→ **Entries shown**:
---+---
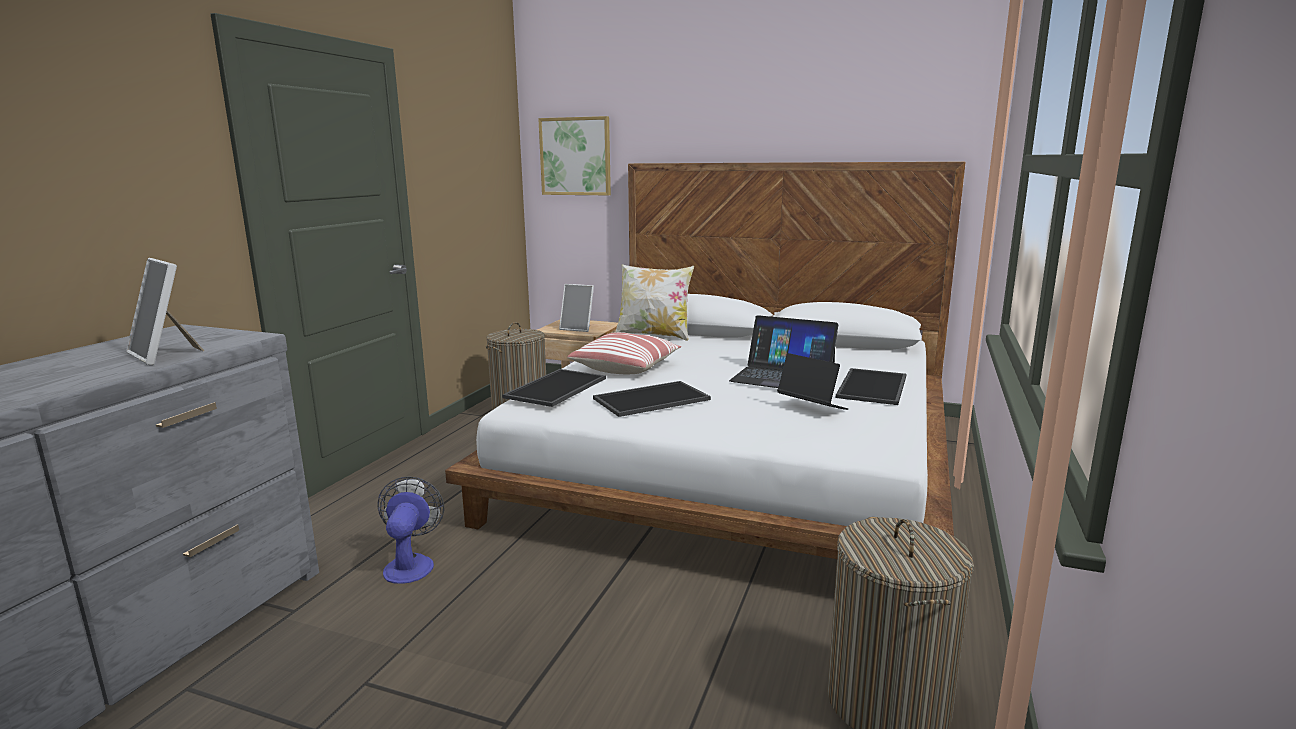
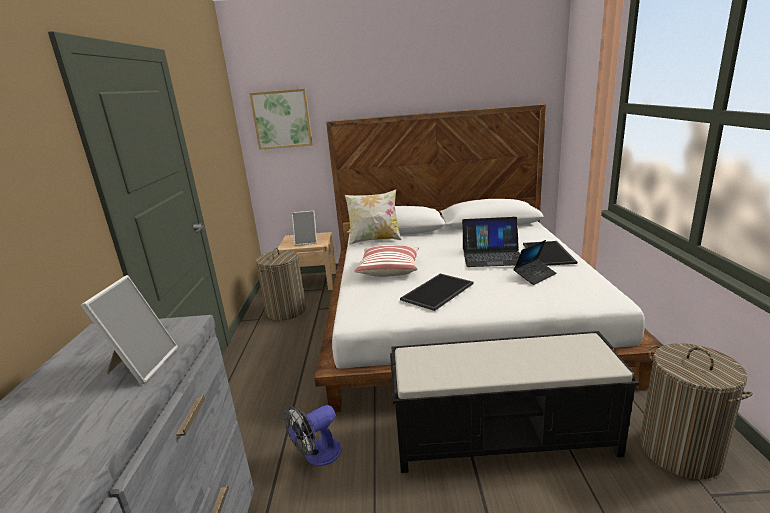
camera: 20 degrees left, 5 degrees up
(166, 355) = (142, 365): picture frame -> picture frame turned 105 degrees counterclockwise
(411, 564) = (317, 455): fan -> fan turned 105 degrees counterclockwise
(557, 388) = (368, 297): tray -> none
(648, 610) = (504, 436): none -> black bench
(811, 407) = (534, 275): laptop -> laptop turned 120 degrees clockwise

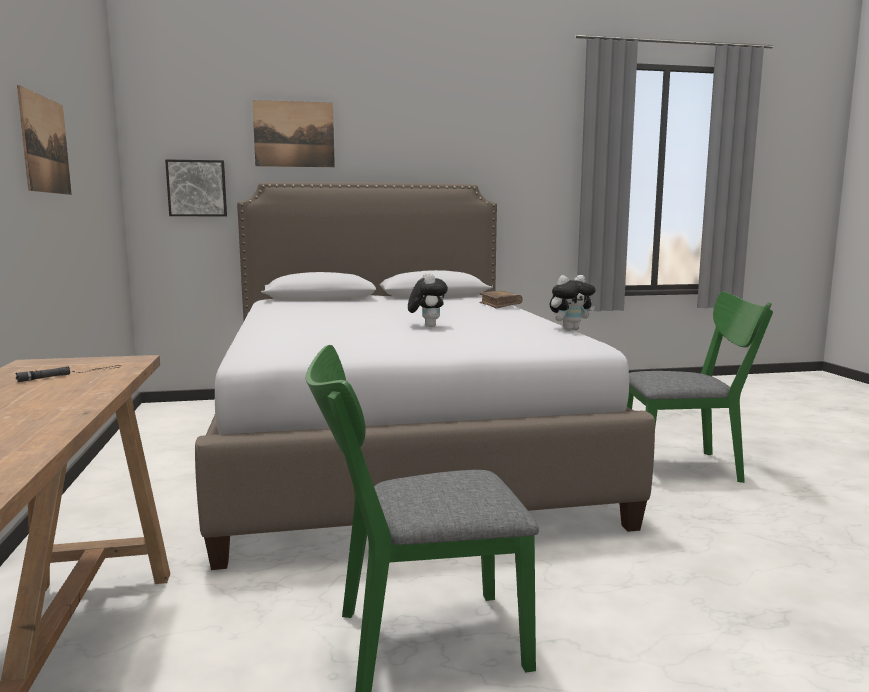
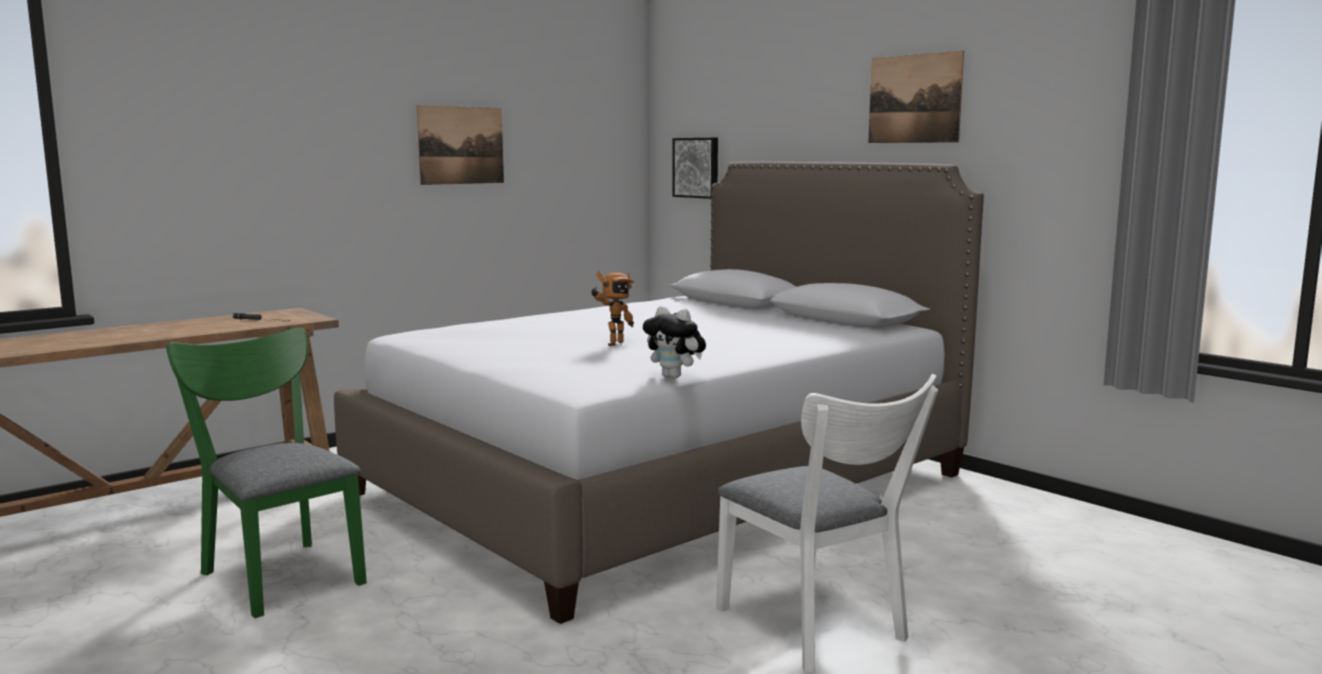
camera: 60 degrees right, 0 degrees up
(294, 134) = (776, 104): picture -> picture (914, 98)
(427, 326) = (612, 343): plush toy -> toy robot
(500, 305) = (817, 341): brown book -> none
(688, 467) = (818, 630): green chair -> white chair

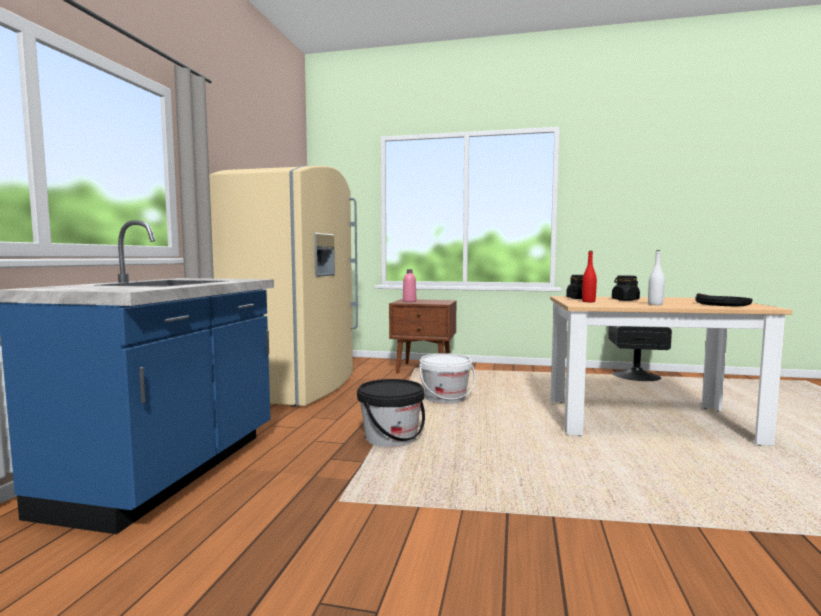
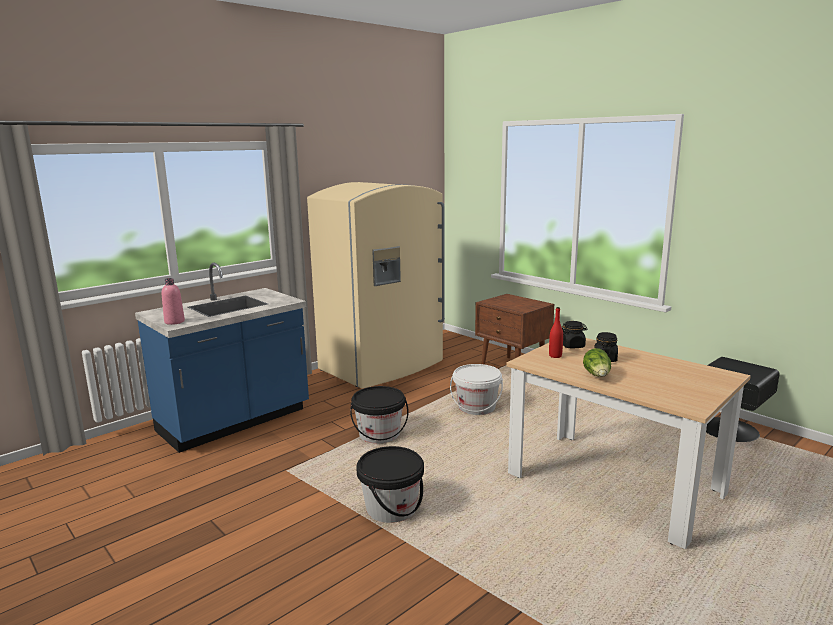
camera: 35 degrees right, 10 degrees up
(409, 301) = (502, 300): pink bottle -> pink bottle (174, 322)
(527, 495) = (391, 508): none -> black bucket
(655, 304) = (597, 375): white bottle -> lettuce
(719, 303) = (676, 387): black frying pan -> none

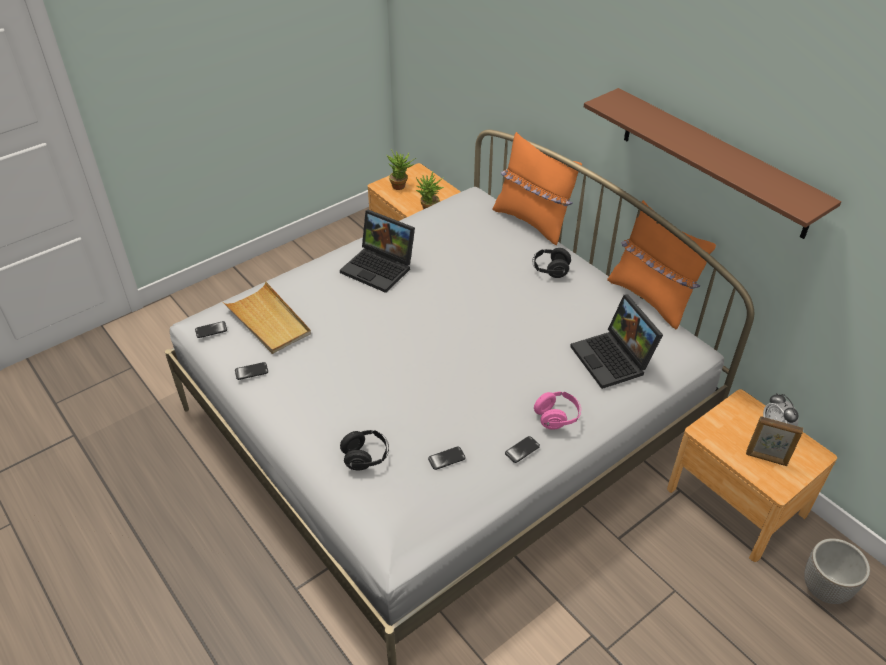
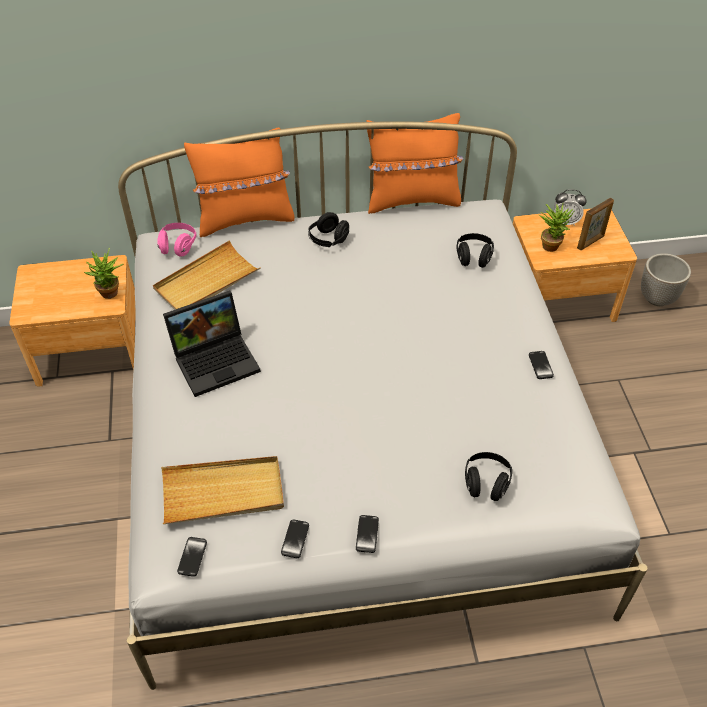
camera: 60 degrees left, 5 degrees up
(401, 186) = (44, 297): potted plant -> potted plant (551, 244)
(446, 458) = (523, 421): phone -> phone (367, 534)
(449, 231) = (206, 281): none -> beige tray
(557, 417) = (517, 325): pink headphones -> pink headphones (178, 246)
(614, 360) = (473, 257): laptop -> black headphones
(713, 162) = (439, 41): brown shelf -> none

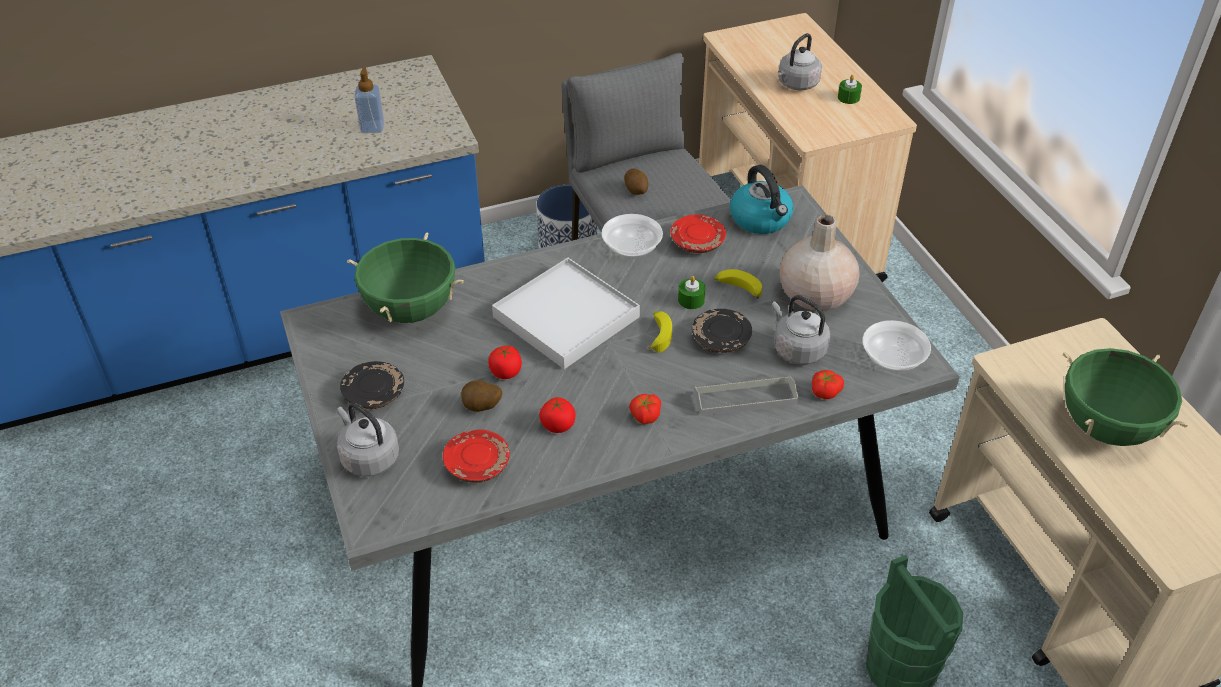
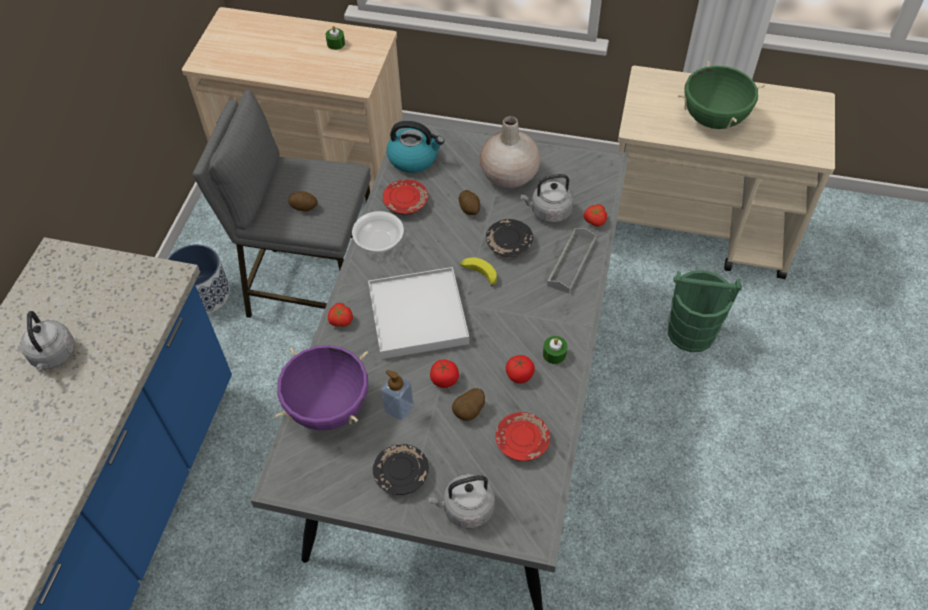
camera: 55 degrees left, 10 degrees up
(372, 127) = (104, 323): soap dispenser -> soap dispenser (399, 408)
(411, 310) = (328, 407): green cooking pot -> purple cooking pot
(644, 415) = (546, 322): tomato -> tomato (340, 320)
(691, 300) = (460, 238): green candle -> green candle (554, 354)
(737, 289) = (469, 208): banana -> potato
(796, 84) = (294, 59): grey kettle -> grey kettle (53, 356)
(892, 358) = (591, 172): bowl -> none

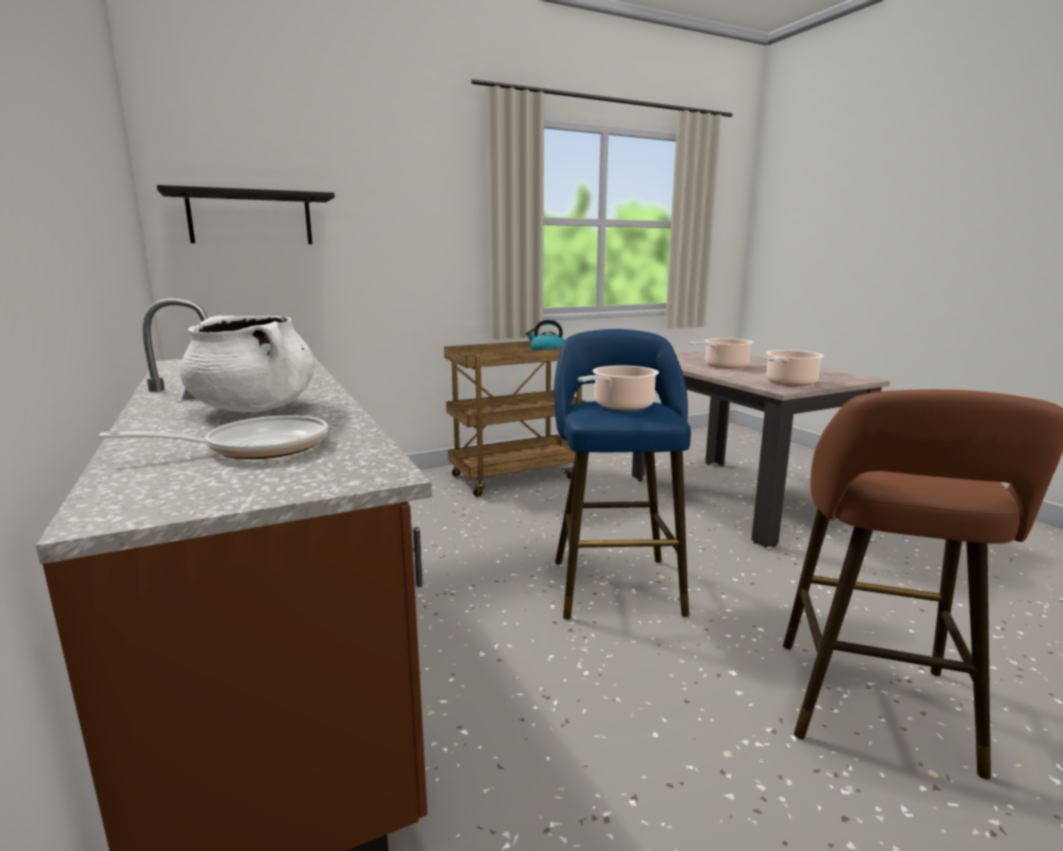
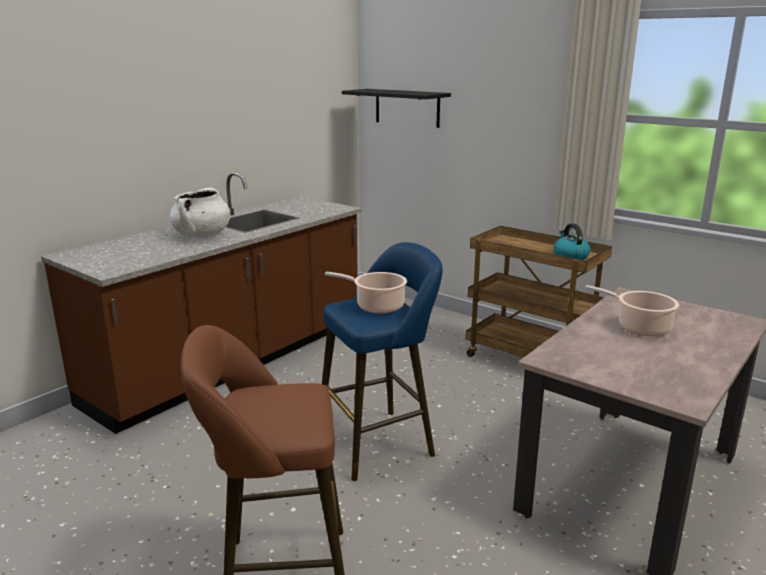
camera: 65 degrees right, 5 degrees up
(257, 447) = (139, 250): frying pan -> none
(789, 383) = (586, 362): cooking pot -> none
---+---
→ **Aim of the exercise**: List every line above that holds the word "bottle".

→ **Solution to this task**:
(409, 301) = (502, 300): pink bottle -> pink bottle (174, 322)
(655, 304) = (597, 375): white bottle -> lettuce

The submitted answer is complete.